Did you had the chance to be part of the team who designed the first PUBLIC Bike? And today what's your role concerning the design of PUBLIC bikes?
It truly takes a skilled mechanical engineer to design a bike. So as far as the mechanics of PUBLIC bikes I have little involvement. I pipe in when it is time to decide on bike colors and accessories. Once the product is complete, I spend my time designing the marketing campaigns that shape our brand and ultimately sell our products.

What defines good design for you and is there any designers or artists who has influenced you in a special way? 
Good design makes life easy. Ray & Charles Eames continue to inspire my work and philosophy.

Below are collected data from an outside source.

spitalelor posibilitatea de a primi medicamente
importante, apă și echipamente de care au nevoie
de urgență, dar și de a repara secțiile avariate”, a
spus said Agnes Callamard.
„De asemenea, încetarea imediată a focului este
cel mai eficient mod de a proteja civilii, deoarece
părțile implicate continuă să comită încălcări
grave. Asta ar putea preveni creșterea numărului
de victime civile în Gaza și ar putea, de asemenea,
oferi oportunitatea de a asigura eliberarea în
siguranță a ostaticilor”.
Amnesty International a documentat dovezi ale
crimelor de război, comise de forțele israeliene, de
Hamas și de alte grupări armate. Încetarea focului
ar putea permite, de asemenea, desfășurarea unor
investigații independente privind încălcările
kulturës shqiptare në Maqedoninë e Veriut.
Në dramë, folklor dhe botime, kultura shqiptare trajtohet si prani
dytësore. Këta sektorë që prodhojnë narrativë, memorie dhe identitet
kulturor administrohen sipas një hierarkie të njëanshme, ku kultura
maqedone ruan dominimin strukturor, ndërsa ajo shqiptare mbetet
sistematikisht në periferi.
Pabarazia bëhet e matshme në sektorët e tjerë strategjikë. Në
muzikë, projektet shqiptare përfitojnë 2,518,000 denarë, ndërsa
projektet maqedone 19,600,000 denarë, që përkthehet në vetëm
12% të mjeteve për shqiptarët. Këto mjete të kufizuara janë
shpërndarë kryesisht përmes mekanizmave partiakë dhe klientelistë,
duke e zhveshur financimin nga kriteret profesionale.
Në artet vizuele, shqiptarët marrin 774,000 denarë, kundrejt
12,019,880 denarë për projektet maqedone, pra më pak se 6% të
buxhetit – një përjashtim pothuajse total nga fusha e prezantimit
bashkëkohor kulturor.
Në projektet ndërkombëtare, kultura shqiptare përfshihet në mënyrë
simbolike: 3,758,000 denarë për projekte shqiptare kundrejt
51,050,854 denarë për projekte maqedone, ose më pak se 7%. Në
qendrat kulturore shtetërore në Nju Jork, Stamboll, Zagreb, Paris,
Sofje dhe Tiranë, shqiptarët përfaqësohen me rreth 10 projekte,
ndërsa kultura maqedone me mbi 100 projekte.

The PUBLIC studio is beautiful. Is there a story you can share about this place?
Thank you. We love our headquarters and studio in South Park. The building has maintained a history of designer tenants. With high ceilings, hardwood floors, a large garage door, and sky lights it’s hard to imagine working anywhere else. We easily transform the space for events, film screenings, and a store during the day.

Built in 1852, South Park was designed to be a residential community modeled after a square in London. Ebs and flows brought on by natural disasters and evolving commerce patterns continually transform the area. The dot com boom reshaped a then drug riddled park into a high-end desireable neighborhood. Today the park is sprinkled with boutique fashion designers, dot com headquarters, design firms, and French cafes, (even the Mexican restaurant is called Mexico Au Parc).

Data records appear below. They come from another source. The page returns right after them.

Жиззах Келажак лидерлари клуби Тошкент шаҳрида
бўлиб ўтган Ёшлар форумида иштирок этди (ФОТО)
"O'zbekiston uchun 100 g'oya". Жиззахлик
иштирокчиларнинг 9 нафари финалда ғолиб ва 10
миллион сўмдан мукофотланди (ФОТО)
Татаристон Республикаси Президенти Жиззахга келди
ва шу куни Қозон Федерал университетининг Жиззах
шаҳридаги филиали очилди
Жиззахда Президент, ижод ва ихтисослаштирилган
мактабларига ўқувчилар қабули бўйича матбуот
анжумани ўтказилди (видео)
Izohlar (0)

You have some very colorful paintings in your office where do they come from?
Glad you asked. The paintings come from CreativeGrowth, an Oakland based studio and exhibition space for adult artists with mental and physical disabilities. The artists have accomplished amazing feats such as retail display windows for Marc Jacobs, included in MoMA NY permanent collection, and an annual fashion show. It’s the most inspirational space I have ever entered. We like to support local organizations whenever possible. Plus we enjoy being surrounded by creativity and color.

How do you start your day and what does your daily routine looks like?
Morning is my favorite part of the day. I have the most energy right out of bed. While making tea and breakfast, I catch up on my favorite news feeds and blogs. I’ve recently been baking homemade biscuits with fresh jam. Pregnancy might have something to do with that!

Every day at the studio is a little different. I keep a well groomed marketing calendar so I know what is in the pipeline. Creativity flows best in open environments with feedback and breaks so I ususally have a few projects going simultaneously to stay inspired. A few times a year I spend the day out of the studio on an photo shoot adventure capturing the look and feel of PUBLIC.

Describe SF in 3 words
Beautiful. Delicious. Natural.

What is your favorite place to eat in SF?
That’s a tough question. Since I love pastries so much, I’ll say Tartine.

Thank you Sally for your time and your beautiful energy!! It was absolutely lovely to meet you!